* **DOCUMENT**:
In term four last year, the Ministry of Education released a previous new maths (and English) curriculum for Years 0–8, to be implemented from term one this year.

Schools must use the latest new curriculum from term one next year. This will be the third curriculum for primary and intermediate schools in less than three years.

Despite claims that the most recent curriculum is only an “update”, the changes are bigger than teachers might have expected.

The new curriculum is more difficult and more full. There is now a longer list of maths procedures and vocabulary to be memorised at each year of school.

For example, year 3 children should learn there are 366 days in a leap year and that leap years happen every four years. Year 5 students should know what acute, obtuse and reflex angles are.

Some concepts have been moved into earlier years. Year 6 children will learn calculations with rational numbers (such as “75% is 24, find the whole amount”), whereas previously this would have been taught at year 8. (If you’re wondering, the whole amount is 32.)

Cubes and cube roots have been moved a year earlier. A lot of statistics, a traditional area of strength for New Zealand in international tests, has been stripped out.

Much of the “effective maths teaching” material about clearly explaining concepts and planning for challenging problem solving has been removed. Also gone are the “teaching considerations” that helped guide teachers on appropriate ways to teach the content.

The maths children should learn was previously broken up into what they needed to “understand, know and do” – the UKD model. But this has changed to “knowledge” and “practices”.

In short, there are new things to teach, things to teach in different years, and the whole curriculum is harder and structured differently. It is effectively a new curriculum.

Not just a document

Most teachers now have about eight school weeks to plan for the changes, alongside teaching, planning, marking, reporting, pastoral support and extracurricular activities.

For busy schools heading into the end of the school year, the timeline is unrealistic, some say a “nightmare”.

For secondary teachers, who will be making changes in years 9 and 10, this is the first major curriculum change since 2007.

Primary and intermediate teachers, who have worked hard this year getting up to speed with a new curriculum that will soon expire, might legitimately ask why they bothered.

A curriculum change is a big deal in a school, something that normally happens once in a decade or more. A curriculum is not just a document, it is used every day for planning, teaching and assessment. Any change requires more lead time than this.

 

When England launched a new National Curriculum in 2013, teachers had it 12 months ahead of implementation. Singapore, a country whose education system Education Minister Erica Stanford paints as exemplary, gave teachers two years to prepare for the secondary maths curriculum change in 2020.

Expecting teachers to prepare for major curriculum changes in eight weeks is not only unnecessarily rushed and stressful – it is also a risk to children’s learning.

Time to slow down

Term one next year also marks the implementation of the new “student monitoring, assessment and reporting tool” (SMART) which teachers have not yet seen.

Children in Years 3–10 will take maths tests twice a year and will be described as emerging, developing, consolidating, proficient or exceeding. Children in the top three categories (during the year) or top two categories (at the end of year) are “on track”.

* **Entries from a collection**:
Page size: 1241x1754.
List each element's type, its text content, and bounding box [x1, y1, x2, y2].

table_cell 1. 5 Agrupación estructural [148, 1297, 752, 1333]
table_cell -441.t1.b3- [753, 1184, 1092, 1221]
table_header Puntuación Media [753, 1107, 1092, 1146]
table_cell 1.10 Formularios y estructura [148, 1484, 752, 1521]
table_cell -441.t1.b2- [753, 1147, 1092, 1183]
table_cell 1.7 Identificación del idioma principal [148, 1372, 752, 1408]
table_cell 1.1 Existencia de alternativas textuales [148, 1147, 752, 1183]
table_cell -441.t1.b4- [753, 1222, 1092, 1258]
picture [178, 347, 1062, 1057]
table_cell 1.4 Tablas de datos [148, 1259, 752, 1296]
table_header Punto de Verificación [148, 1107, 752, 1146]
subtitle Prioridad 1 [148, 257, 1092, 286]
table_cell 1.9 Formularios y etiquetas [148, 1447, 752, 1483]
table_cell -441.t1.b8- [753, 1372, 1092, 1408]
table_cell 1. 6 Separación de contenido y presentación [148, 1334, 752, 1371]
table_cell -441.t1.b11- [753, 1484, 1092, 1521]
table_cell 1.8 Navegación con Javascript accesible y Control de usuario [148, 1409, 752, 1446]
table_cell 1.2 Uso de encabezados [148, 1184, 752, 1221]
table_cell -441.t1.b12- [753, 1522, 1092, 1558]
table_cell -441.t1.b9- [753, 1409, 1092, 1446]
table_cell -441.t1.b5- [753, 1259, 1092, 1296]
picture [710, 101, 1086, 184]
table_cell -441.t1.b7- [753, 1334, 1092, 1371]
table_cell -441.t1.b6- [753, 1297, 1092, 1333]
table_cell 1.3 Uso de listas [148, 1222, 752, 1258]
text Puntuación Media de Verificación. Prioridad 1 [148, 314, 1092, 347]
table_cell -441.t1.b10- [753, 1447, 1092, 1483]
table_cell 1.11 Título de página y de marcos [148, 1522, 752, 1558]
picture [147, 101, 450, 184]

* **WHAT IS NEEDED**:
Rewrite the curriculum article from "For secondary teachers, who" to "why they bothered.", changing "secondary" to "high school". These entries stand apart from the curriculum article.

* **RESULT FOR THIS EXERCISE**:
For high school teachers, who will be making changes in years 9 and 10, this is the first major curriculum change since 2007.

Primary and intermediate teachers, who have worked hard this year getting up to speed with a new curriculum that will soon expire, might legitimately ask why they bothered.